Well its been a long day today.
Been up since 6.00am. Things can only get better in a few days lol.
My mind has been wondering again today and also being probed by someone for my intimate thoughts however they have not been about my usual gutter press mind this time.
It has been a serious subject very close to my heart. Any way enough of that I don't want to be good and do the right thing anymore I want to do something for me and myself.
Time will tell I suppose how things will turn out over the space of the next few months. I might have a meet but things have went really quite on that front so I am thinking I may not have one after all for some reason. I think I may be ditched for a better model perhaps with no hang ups possibly. It is one of these things it would be great to happen but terrible if it was know widley with disatrous consiquences really for my life.

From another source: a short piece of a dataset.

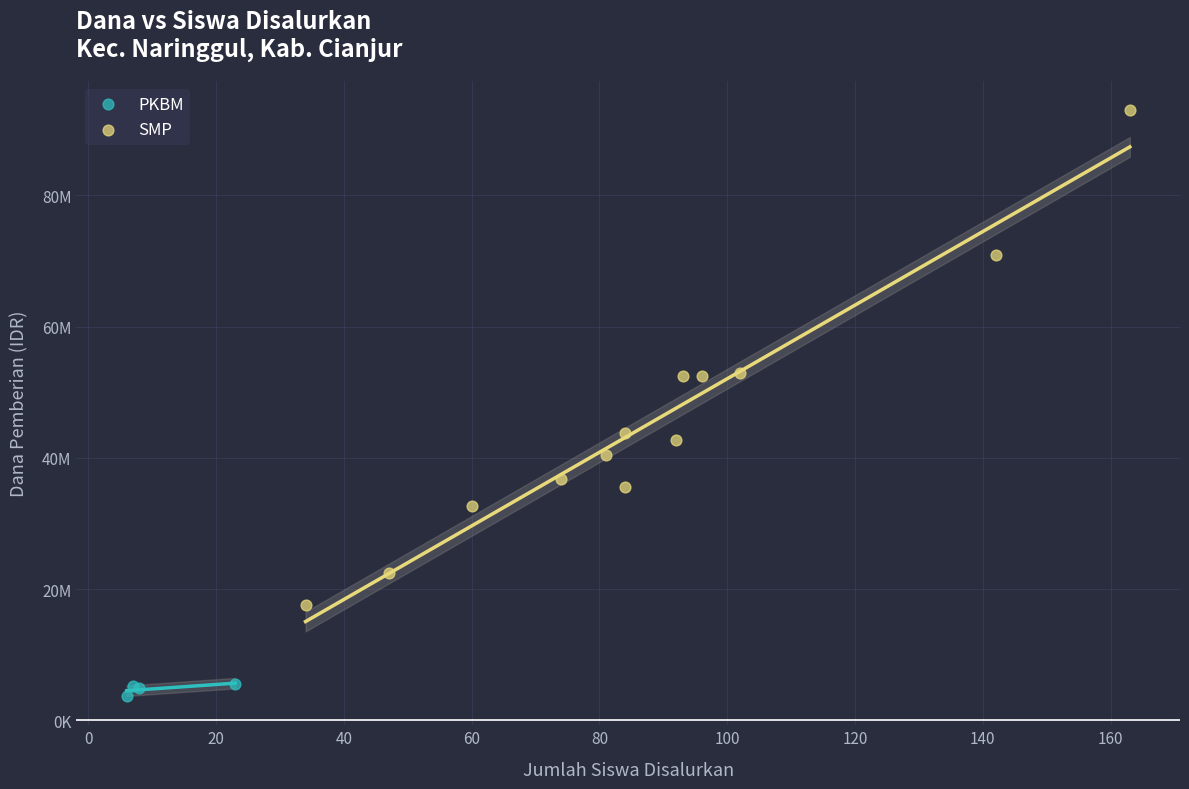

Which series reaches the maximum Y coordinate?

SMP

Listen to me rambling on. I tend to vist all differnet avenues and add things up and come up with the wrong answers. Which is not suprising as my maths is as good as my spelling!!!
What will be will be...
Deep down I want to have this fun but am really scared of the results it could go either way. I may want more and more and then again I may run a mile and think life is good as it is. (but it is not complete as it is)
I have tended to throw myself into my work again which is not healthy giving all these free hours to the company cause if I am here I am also thinking of work or plugging away at it in between reads of blogs.
Again I am worried but not sure what of!!!